Richard Neville was born in 1400 into one of England’s great noble families. The Nevilles held sway in the far north-west of the country, whilst the Percys were the dominant force in the far north-east. There was little love lost, and much rivalry between the two noble dynasties. Richard was able, ambitious, very well-connected (being a nephew of Henry IV), and blessed with the financial and military resources to further his aims. He made a good marriage too, wedding Alice Montagu, the earl of Salisbury’s daughter, in 1422. She gave him ten children, whilst her inheritance was a useful source of cash for him to spend up north.
At first he was solidly loyal to the House of Lancaster and was suitably rewarded. In 1428 he was created earl of Salisbury, and in 1438, was nominated a knight of the Garter. He campaigned in France too during the later stages of the Hundred Years War. But his family’s feud with the Percys was edging England towards civil conflict. When war came in 1455, Richard threw in his lot with Richard, duke of York, the Yorkist pretender. Indeed, without Richard Neville’s support, it seems unlikely York could have made a realistic bid for the crown.
By 1456, he was York’s principal lieutenant, and the fortunes of the two men were now intertwined.

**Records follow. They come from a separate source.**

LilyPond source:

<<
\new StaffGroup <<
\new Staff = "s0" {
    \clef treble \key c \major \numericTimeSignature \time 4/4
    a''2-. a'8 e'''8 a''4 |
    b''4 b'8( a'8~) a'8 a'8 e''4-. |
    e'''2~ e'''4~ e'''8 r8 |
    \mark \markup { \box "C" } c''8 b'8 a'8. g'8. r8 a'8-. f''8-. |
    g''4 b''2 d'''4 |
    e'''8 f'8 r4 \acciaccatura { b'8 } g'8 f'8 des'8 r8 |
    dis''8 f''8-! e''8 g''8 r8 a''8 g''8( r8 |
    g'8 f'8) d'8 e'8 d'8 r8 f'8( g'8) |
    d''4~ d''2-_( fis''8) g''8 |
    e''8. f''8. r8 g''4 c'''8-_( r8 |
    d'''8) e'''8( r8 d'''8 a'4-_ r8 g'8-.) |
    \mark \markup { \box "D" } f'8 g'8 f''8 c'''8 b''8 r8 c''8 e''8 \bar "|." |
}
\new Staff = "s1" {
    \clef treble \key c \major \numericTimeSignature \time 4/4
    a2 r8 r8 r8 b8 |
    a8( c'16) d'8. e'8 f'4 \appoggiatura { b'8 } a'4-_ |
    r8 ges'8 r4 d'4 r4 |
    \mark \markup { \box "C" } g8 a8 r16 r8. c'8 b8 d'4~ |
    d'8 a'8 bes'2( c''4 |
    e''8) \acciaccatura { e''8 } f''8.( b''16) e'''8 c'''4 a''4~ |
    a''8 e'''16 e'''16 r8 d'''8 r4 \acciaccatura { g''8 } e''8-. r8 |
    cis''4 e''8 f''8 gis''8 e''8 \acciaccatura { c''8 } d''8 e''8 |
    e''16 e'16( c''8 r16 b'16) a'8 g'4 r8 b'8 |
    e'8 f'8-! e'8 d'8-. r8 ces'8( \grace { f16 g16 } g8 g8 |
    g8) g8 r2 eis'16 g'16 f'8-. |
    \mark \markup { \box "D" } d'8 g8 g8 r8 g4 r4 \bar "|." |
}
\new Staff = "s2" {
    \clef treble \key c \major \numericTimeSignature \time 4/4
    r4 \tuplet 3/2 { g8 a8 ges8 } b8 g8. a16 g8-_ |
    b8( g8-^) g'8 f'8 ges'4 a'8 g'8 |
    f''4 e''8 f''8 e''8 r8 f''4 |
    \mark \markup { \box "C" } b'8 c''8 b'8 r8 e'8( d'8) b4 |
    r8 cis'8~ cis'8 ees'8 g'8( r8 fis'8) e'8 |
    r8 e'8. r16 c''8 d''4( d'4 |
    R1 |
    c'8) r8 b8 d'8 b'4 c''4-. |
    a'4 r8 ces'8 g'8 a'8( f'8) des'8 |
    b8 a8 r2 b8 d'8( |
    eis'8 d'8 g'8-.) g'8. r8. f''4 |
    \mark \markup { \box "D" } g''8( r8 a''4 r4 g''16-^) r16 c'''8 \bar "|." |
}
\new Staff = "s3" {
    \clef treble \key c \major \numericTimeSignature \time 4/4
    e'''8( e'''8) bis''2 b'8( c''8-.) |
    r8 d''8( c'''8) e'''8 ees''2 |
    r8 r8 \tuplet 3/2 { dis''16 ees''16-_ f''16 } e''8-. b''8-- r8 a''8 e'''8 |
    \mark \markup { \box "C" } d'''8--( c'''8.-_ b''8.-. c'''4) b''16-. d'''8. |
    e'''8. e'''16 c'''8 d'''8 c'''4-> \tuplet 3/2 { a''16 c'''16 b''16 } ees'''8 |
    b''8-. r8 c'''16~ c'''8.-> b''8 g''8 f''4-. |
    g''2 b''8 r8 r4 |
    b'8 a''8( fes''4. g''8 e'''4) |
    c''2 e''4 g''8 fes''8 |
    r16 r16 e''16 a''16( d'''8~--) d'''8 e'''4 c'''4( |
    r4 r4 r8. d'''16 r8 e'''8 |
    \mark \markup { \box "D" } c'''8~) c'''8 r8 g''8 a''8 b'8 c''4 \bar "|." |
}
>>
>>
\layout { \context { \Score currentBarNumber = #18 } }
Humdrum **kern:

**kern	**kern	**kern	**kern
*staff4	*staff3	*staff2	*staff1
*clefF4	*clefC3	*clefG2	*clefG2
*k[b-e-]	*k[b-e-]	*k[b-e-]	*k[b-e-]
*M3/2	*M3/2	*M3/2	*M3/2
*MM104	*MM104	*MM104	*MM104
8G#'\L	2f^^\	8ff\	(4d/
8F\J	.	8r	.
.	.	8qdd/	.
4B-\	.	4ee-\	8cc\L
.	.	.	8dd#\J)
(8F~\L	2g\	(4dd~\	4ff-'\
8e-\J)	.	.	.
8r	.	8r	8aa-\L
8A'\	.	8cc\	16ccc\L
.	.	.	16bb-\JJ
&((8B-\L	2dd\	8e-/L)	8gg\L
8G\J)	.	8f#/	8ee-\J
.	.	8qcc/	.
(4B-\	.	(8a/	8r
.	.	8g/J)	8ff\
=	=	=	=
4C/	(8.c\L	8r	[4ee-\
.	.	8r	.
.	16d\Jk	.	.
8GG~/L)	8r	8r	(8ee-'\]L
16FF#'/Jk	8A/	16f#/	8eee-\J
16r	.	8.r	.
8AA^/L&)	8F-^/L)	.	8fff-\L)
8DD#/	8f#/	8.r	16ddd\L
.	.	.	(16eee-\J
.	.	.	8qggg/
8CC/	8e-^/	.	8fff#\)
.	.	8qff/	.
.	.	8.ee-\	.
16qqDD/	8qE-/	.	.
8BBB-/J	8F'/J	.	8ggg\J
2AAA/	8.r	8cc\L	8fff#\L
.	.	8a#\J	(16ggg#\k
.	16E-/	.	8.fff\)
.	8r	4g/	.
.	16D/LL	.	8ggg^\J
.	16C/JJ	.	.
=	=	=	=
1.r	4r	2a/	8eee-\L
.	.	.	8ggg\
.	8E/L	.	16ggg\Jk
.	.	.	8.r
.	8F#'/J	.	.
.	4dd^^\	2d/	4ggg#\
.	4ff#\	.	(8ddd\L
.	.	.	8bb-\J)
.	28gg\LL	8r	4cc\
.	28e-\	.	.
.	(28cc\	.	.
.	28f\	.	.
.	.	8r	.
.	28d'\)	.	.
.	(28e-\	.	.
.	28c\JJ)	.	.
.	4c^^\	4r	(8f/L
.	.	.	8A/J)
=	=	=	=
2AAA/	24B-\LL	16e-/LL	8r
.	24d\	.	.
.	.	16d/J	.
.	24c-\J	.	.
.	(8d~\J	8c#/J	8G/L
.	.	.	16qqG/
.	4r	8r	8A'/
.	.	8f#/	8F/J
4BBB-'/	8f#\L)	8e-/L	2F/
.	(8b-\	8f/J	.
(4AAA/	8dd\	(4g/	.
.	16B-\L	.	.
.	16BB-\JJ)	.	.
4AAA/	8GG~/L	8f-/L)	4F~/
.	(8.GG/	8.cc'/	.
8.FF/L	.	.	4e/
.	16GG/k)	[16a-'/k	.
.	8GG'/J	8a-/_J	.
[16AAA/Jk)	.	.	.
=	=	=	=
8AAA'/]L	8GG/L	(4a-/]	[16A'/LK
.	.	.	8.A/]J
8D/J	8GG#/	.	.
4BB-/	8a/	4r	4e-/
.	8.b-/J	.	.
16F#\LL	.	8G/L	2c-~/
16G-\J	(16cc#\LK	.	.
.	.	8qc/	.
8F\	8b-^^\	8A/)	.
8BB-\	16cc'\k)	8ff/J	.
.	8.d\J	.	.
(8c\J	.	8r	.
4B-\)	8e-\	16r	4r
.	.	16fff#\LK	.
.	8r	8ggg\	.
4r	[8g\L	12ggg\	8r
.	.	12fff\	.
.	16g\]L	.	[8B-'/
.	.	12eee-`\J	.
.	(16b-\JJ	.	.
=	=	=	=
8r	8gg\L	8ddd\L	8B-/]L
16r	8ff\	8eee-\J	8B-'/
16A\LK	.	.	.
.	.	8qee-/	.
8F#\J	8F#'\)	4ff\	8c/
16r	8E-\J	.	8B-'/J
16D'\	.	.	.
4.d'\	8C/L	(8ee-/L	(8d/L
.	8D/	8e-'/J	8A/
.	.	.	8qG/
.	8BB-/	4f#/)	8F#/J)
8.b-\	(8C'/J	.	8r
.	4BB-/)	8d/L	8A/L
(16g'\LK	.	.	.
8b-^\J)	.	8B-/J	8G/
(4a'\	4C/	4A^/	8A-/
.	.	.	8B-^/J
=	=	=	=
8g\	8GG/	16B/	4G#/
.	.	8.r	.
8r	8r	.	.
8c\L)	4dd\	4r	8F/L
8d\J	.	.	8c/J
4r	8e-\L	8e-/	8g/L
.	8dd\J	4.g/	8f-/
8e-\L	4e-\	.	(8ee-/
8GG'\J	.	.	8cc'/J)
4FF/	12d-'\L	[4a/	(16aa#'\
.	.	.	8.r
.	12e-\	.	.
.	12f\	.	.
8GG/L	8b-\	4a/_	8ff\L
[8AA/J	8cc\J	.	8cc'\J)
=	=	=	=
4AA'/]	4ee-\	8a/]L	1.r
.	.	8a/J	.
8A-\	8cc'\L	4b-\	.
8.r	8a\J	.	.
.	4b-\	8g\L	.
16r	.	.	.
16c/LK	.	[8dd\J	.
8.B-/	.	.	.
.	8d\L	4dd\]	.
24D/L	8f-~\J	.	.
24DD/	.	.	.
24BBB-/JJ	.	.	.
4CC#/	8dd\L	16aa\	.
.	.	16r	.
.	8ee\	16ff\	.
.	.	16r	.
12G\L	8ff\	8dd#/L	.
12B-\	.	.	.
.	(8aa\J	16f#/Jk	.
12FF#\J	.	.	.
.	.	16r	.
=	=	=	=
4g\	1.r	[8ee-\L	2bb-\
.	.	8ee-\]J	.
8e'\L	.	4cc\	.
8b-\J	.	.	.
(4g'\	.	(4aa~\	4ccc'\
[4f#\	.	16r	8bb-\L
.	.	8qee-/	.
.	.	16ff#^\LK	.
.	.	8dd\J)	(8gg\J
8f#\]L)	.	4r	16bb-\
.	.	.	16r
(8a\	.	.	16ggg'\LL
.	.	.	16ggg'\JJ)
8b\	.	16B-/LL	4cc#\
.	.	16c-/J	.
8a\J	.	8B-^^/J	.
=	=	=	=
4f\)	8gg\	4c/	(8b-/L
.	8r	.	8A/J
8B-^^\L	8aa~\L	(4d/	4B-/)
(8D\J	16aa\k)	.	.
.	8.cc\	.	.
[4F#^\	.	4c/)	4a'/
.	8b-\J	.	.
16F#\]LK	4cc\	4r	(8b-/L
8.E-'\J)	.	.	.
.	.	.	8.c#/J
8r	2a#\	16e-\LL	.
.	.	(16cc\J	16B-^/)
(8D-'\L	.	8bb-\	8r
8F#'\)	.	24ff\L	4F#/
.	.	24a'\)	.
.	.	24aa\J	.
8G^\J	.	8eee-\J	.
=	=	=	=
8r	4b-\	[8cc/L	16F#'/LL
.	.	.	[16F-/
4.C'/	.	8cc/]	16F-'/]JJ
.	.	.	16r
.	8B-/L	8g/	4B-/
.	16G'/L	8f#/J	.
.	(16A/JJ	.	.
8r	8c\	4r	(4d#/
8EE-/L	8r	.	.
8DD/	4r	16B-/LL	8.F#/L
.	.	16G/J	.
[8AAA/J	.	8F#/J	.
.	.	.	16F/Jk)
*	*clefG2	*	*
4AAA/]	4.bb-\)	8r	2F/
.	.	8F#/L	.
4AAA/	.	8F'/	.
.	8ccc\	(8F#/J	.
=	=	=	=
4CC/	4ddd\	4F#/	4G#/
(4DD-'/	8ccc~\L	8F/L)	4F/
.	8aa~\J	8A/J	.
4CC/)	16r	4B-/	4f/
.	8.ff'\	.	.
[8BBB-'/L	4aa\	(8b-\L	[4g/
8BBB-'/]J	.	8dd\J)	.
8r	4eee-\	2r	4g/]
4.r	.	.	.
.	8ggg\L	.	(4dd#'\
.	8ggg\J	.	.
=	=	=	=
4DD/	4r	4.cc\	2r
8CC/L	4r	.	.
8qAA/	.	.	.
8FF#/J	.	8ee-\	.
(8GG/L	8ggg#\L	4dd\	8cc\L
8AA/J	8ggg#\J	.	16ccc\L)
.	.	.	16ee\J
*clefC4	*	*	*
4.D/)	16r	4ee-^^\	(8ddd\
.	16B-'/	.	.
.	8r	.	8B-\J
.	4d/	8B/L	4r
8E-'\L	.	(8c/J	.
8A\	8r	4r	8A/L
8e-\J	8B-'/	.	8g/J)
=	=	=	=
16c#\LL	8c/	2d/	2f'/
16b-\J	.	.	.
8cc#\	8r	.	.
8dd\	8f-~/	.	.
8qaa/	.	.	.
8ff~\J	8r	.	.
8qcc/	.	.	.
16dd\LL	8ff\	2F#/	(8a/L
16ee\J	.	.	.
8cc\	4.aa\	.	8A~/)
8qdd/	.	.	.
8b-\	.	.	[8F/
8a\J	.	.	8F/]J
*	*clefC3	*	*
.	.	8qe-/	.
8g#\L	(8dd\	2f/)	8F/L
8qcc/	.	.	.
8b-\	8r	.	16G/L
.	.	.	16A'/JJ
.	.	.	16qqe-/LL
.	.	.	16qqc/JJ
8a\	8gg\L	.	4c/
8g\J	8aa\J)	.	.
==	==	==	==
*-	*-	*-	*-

If York could succeed in toppling Henry VI and be crowned as Richard III, then Richard Neville could expect lavish reward and high office. It was not to be. The two men spent Christmas 1460 at a castle near Wakefield, and intended to dig in for the winter as the Yorkist position in the north was now weak. But a few days later, on 30 December, they engaged a superior Lancastrian force, a clear tactical error. York was hacked to death in the fighting, and Neville was captured soon after. He was taken to Pontefract, where he was lynched by a mob, and his head was later displayed on one of the gates of York. It was a gruesome nemesis for the man who rebelled against the dynasty which nurtured him, and whose support for the pretender sparked the Wars of the Roses. It was left to York’s son, Edward, to carry on the fight, and seize the crown as Edward IV in 1461.